_Directions for this task:_ Copy, from the material below, each line where "niyozabduxairov" shows up.
———
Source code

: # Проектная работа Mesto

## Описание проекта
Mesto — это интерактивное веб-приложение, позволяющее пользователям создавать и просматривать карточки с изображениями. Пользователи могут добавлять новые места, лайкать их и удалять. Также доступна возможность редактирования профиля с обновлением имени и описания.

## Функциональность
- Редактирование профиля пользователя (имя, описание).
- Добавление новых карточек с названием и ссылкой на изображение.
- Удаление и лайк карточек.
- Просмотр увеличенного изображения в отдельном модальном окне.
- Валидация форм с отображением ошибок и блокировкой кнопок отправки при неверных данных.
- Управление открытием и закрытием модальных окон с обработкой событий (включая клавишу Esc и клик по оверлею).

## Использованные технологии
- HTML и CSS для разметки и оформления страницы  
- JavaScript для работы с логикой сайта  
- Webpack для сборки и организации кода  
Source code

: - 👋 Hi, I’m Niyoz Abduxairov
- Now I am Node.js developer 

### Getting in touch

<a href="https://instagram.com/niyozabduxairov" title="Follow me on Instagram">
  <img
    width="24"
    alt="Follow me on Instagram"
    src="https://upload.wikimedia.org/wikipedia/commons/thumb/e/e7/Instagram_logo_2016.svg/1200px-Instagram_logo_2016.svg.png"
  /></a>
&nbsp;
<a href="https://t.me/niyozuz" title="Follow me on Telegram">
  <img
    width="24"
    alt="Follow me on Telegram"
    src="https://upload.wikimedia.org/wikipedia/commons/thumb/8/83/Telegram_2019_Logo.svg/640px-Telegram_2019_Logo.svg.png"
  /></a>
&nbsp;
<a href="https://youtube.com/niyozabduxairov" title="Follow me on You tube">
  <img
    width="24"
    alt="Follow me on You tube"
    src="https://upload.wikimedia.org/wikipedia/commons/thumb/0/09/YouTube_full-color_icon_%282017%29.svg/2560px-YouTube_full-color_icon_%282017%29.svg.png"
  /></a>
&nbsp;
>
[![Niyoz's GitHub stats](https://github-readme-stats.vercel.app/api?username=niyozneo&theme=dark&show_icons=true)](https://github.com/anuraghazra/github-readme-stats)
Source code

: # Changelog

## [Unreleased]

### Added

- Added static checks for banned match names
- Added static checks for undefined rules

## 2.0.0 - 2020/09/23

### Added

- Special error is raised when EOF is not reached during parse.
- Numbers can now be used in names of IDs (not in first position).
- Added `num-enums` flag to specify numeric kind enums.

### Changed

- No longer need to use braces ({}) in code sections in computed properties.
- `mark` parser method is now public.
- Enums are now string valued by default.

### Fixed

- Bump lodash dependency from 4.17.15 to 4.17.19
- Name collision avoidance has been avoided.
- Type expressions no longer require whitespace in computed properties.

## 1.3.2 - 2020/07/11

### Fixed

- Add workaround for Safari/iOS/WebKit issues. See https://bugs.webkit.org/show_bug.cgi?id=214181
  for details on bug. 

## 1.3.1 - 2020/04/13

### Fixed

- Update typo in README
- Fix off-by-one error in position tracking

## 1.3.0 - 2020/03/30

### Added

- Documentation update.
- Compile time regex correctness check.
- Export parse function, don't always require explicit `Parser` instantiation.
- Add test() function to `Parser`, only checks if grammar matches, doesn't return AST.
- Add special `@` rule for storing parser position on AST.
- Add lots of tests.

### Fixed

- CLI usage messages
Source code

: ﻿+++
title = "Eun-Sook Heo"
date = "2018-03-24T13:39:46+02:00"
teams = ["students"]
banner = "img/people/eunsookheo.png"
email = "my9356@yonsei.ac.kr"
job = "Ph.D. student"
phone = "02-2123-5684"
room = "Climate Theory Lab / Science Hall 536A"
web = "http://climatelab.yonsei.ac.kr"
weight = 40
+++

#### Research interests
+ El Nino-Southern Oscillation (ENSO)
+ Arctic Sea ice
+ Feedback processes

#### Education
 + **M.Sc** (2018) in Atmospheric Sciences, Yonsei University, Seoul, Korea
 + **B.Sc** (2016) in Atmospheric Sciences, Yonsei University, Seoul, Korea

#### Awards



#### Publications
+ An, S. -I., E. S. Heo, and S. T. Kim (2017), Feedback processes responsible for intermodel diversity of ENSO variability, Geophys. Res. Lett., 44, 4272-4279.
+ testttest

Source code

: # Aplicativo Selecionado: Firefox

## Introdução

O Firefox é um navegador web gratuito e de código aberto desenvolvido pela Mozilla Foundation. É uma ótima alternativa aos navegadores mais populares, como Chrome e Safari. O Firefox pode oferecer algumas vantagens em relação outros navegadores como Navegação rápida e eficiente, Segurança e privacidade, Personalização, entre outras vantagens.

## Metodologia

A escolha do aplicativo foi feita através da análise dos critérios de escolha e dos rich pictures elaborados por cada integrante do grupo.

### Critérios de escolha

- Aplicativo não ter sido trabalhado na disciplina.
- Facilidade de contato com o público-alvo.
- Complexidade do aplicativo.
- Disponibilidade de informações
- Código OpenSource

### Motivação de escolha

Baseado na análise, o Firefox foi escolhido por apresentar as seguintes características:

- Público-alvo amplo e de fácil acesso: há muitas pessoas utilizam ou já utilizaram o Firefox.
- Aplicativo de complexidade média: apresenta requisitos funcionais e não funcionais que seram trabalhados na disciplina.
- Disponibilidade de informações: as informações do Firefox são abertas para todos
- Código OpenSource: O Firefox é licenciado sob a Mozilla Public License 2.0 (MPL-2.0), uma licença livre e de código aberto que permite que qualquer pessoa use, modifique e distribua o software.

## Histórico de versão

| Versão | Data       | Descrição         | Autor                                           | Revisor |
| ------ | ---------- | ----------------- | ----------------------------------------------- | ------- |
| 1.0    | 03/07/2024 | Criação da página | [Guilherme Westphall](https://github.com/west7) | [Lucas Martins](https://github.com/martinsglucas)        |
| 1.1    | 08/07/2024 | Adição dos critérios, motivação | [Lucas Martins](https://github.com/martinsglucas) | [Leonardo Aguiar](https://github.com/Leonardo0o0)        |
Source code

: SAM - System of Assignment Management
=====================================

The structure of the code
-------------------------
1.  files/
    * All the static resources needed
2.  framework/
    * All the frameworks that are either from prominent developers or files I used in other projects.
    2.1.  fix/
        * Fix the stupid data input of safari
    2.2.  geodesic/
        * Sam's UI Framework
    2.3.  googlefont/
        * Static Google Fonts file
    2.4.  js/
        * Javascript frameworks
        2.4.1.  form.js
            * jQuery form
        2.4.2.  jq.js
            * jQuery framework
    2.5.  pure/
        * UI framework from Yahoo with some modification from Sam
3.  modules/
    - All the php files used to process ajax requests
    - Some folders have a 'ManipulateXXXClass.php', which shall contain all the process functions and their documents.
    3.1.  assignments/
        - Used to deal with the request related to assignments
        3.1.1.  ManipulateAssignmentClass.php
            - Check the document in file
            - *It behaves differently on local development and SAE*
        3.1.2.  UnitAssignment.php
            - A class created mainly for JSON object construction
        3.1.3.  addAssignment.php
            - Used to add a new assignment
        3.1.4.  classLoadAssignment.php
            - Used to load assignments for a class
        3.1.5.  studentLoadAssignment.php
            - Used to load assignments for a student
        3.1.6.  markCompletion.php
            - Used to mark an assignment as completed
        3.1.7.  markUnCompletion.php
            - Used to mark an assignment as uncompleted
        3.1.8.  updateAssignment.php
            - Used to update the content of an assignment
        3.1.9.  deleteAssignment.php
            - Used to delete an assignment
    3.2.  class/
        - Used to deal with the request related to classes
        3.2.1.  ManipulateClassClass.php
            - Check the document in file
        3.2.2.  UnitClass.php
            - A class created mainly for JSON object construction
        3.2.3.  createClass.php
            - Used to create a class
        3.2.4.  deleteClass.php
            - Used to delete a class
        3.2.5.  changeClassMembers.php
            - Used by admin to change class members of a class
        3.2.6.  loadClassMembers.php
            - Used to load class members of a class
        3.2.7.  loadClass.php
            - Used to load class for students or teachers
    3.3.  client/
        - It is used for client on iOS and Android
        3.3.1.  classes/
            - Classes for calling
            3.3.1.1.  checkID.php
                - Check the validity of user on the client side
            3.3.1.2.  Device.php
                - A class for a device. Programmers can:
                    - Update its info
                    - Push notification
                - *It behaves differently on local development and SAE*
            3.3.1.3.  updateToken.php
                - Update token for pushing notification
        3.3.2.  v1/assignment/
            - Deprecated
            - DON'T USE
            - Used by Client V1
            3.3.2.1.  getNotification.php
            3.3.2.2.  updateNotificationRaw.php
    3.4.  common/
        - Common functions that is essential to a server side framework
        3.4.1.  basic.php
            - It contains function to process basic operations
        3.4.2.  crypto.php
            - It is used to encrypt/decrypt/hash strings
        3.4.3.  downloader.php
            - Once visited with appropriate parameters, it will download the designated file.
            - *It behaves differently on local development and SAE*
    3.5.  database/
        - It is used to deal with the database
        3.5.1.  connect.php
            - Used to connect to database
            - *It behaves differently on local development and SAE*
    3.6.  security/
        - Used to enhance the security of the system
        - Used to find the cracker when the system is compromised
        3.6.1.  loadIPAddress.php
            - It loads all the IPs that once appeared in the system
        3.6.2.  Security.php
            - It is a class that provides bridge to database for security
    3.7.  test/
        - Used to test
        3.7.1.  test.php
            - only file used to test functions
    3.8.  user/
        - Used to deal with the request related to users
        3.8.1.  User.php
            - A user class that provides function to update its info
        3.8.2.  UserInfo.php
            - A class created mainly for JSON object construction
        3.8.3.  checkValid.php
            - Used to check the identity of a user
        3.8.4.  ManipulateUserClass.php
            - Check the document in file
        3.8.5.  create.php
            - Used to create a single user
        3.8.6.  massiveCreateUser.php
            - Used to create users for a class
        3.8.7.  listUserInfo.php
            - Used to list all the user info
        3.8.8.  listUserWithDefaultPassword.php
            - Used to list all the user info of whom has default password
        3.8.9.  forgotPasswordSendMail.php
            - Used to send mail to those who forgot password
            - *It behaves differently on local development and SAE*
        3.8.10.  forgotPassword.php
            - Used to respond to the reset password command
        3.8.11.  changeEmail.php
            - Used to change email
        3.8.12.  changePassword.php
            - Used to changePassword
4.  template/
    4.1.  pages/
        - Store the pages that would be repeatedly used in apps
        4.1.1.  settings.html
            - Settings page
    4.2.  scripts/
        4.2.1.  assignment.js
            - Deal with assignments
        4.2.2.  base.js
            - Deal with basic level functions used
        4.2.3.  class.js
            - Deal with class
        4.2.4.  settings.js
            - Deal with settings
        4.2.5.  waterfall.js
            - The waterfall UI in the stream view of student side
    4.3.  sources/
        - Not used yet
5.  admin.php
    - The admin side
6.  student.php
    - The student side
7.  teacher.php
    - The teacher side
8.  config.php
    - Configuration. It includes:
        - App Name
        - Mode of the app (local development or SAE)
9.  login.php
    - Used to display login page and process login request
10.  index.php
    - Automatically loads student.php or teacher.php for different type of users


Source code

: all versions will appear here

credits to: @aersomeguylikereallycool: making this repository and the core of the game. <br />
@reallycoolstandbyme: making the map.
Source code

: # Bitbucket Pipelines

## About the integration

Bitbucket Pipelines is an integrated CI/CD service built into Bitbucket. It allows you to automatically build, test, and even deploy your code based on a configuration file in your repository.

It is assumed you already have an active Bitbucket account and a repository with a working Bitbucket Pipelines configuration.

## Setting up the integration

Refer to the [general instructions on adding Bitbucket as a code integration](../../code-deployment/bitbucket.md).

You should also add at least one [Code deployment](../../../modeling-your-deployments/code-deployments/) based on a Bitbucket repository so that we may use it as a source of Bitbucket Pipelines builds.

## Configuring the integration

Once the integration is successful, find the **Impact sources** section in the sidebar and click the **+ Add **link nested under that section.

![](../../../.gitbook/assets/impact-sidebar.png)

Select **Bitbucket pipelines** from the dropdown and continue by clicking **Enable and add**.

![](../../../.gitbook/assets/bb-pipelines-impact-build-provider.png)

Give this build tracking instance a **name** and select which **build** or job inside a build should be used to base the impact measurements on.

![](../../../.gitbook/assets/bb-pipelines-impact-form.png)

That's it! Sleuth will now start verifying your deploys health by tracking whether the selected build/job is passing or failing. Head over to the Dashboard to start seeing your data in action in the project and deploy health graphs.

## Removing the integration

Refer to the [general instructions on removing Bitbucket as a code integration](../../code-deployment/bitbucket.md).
———
_Exercise output:_
<a href="https://instagram.com/niyozabduxairov" title="Follow me on Instagram">
<a href="https://youtube.com/niyozabduxairov" title="Follow me on You tube">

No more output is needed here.